:: Task instructions ::
Put every line of the entries below into a numbered list, leaving out any blank lines.
## BEGIN Dataset extract
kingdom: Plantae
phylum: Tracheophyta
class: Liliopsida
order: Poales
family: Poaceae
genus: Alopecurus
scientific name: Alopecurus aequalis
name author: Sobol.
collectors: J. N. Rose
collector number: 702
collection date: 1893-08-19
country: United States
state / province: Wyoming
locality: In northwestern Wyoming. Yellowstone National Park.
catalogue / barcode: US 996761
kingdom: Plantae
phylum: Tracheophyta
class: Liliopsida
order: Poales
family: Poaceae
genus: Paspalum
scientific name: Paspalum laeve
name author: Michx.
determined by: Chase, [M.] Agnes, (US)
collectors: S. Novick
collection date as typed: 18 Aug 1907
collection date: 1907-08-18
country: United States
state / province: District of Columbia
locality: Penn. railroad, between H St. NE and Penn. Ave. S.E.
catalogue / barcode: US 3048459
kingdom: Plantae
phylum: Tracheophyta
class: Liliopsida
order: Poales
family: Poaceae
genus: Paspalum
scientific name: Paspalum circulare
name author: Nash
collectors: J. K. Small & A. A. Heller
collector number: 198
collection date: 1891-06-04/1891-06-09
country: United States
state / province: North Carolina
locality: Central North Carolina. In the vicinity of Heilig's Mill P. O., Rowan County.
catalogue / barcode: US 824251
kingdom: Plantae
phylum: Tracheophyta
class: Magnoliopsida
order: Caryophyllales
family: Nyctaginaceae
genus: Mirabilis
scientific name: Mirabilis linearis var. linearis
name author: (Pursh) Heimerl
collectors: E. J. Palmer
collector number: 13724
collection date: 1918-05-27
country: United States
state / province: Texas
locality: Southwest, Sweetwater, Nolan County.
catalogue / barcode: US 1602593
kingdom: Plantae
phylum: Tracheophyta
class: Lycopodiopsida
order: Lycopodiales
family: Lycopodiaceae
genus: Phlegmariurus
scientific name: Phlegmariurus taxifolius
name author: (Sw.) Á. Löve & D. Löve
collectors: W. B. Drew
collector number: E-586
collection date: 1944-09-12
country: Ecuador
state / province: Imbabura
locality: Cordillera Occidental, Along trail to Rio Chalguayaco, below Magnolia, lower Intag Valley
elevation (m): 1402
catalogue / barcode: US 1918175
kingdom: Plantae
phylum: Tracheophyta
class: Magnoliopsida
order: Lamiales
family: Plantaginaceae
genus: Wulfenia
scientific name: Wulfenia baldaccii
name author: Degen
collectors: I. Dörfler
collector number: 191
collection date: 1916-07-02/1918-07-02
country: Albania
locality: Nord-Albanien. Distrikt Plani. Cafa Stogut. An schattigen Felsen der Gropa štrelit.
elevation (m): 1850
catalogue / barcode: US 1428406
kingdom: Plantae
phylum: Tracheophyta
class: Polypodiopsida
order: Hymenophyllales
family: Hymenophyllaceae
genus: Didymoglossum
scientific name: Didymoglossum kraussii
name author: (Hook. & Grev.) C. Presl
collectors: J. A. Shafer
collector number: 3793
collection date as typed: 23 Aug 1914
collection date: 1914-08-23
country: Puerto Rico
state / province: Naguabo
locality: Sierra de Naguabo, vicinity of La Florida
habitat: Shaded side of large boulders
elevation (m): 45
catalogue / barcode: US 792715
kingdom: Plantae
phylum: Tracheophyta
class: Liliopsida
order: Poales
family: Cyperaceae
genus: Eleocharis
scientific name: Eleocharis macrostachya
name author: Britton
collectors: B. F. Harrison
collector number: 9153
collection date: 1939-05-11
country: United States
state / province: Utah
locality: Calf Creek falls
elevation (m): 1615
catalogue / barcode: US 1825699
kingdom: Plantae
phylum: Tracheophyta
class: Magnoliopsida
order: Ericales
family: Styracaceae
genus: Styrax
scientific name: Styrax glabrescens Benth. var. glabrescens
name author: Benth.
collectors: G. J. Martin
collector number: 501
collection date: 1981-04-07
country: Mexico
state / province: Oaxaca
## END Dataset extract
:: Problem solution ::
1. kingdom: Plantae
2. phylum: Tracheophyta
3. class: Liliopsida
4. order: Poales
5. family: Poaceae
6. genus: Alopecurus
7. scientific name: Alopecurus aequalis
8. name author: Sobol.
9. collectors: J. N. Rose
10. collector number: 702
11. collection date: 1893-08-19
12. country: United States
13. state / province: Wyoming
14. locality: In northwestern Wyoming. Yellowstone National Park.
15. catalogue / barcode: US 996761
16. kingdom: Plantae
17. phylum: Tracheophyta
18. class: Liliopsida
19. order: Poales
20. family: Poaceae
21. genus: Paspalum
22. scientific name: Paspalum laeve
23. name author: Michx.
24. determined by: Chase, [M.] Agnes, (US)
25. collectors: S. Novick
26. collection date as typed: 18 Aug 1907
27. collection date: 1907-08-18
28. country: United States
29. state / province: District of Columbia
30. locality: Penn. railroad, between H St. NE and Penn. Ave. S.E.
31. catalogue / barcode: US 3048459
32. kingdom: Plantae
33. phylum: Tracheophyta
34. class: Liliopsida
35. order: Poales
36. family: Poaceae
37. genus: Paspalum
38. scientific name: Paspalum circulare
39. name author: Nash
40. collectors: J. K. Small & A. A. Heller
41. collector number: 198
42. collection date: 1891-06-04/1891-06-09
43. country: United States
44. state / province: North Carolina
45. locality: Central North Carolina. In the vicinity of Heilig's Mill P. O., Rowan County.
46. catalogue / barcode: US 824251
47. kingdom: Plantae
48. phylum: Tracheophyta
49. class: Magnoliopsida
50. order: Caryophyllales
51. family: Nyctaginaceae
52. genus: Mirabilis
53. scientific name: Mirabilis linearis var. linearis
54. name author: (Pursh) Heimerl
55. collectors: E. J. Palmer
56. collector number: 13724
57. collection date: 1918-05-27
58. country: United States
59. state / province: Texas
60. locality: Southwest, Sweetwater, Nolan County.
61. catalogue / barcode: US 1602593
62. kingdom: Plantae
63. phylum: Tracheophyta
64. class: Lycopodiopsida
65. order: Lycopodiales
66. family: Lycopodiaceae
67. genus: Phlegmariurus
68. scientific name: Phlegmariurus taxifolius
69. name author: (Sw.) Á. Löve & D. Löve
70. collectors: W. B. Drew
71. collector number: E-586
72. collection date: 1944-09-12
73. country: Ecuador
74. state / province: Imbabura
75. locality: Cordillera Occidental, Along trail to Rio Chalguayaco, below Magnolia, lower Intag Valley
76. elevation (m): 1402
77. catalogue / barcode: US 1918175
78. kingdom: Plantae
79. phylum: Tracheophyta
80. class: Magnoliopsida
81. order: Lamiales
82. family: Plantaginaceae
83. genus: Wulfenia
84. scientific name: Wulfenia baldaccii
85. name author: Degen
86. collectors: I. Dörfler
87. collector number: 191
88. collection date: 1916-07-02/1918-07-02
89. country: Albania
90. locality: Nord-Albanien. Distrikt Plani. Cafa Stogut. An schattigen Felsen der Gropa štrelit.
91. elevation (m): 1850
92. catalogue / barcode: US 1428406
93. kingdom: Plantae
94. phylum: Tracheophyta
95. class: Polypodiopsida
96. order: Hymenophyllales
97. family: Hymenophyllaceae
98. genus: Didymoglossum
99. scientific name: Didymoglossum kraussii
100. name author: (Hook. & Grev.) C. Presl
101. collectors: J. A. Shafer
102. collector number: 3793
103. collection date as typed: 23 Aug 1914
104. collection date: 1914-08-23
105. country: Puerto Rico
106. state / province: Naguabo
107. locality: Sierra de Naguabo, vicinity of La Florida
108. habitat: Shaded side of large boulders
109. elevation (m): 45
110. catalogue / barcode: US 792715
111. kingdom: Plantae
112. phylum: Tracheophyta
113. class: Liliopsida
114. order: Poales
115. family: Cyperaceae
116. genus: Eleocharis
117. scientific name: Eleocharis macrostachya
118. name author: Britton
119. collectors: B. F. Harrison
120. collector number: 9153
121. collection date: 1939-05-11
122. country: United States
123. state / province: Utah
124. locality: Calf Creek falls
125. elevation (m): 1615
126. catalogue / barcode: US 1825699
127. kingdom: Plantae
128. phylum: Tracheophyta
129. class: Magnoliopsida
130. order: Ericales
131. family: Styracaceae
132. genus: Styrax
133. scientific name: Styrax glabrescens Benth. var. glabrescens
134. name author: Benth.
135. collectors: G. J. Martin
136. collector number: 501
137. collection date: 1981-04-07
138. country: Mexico
139. state / province: Oaxaca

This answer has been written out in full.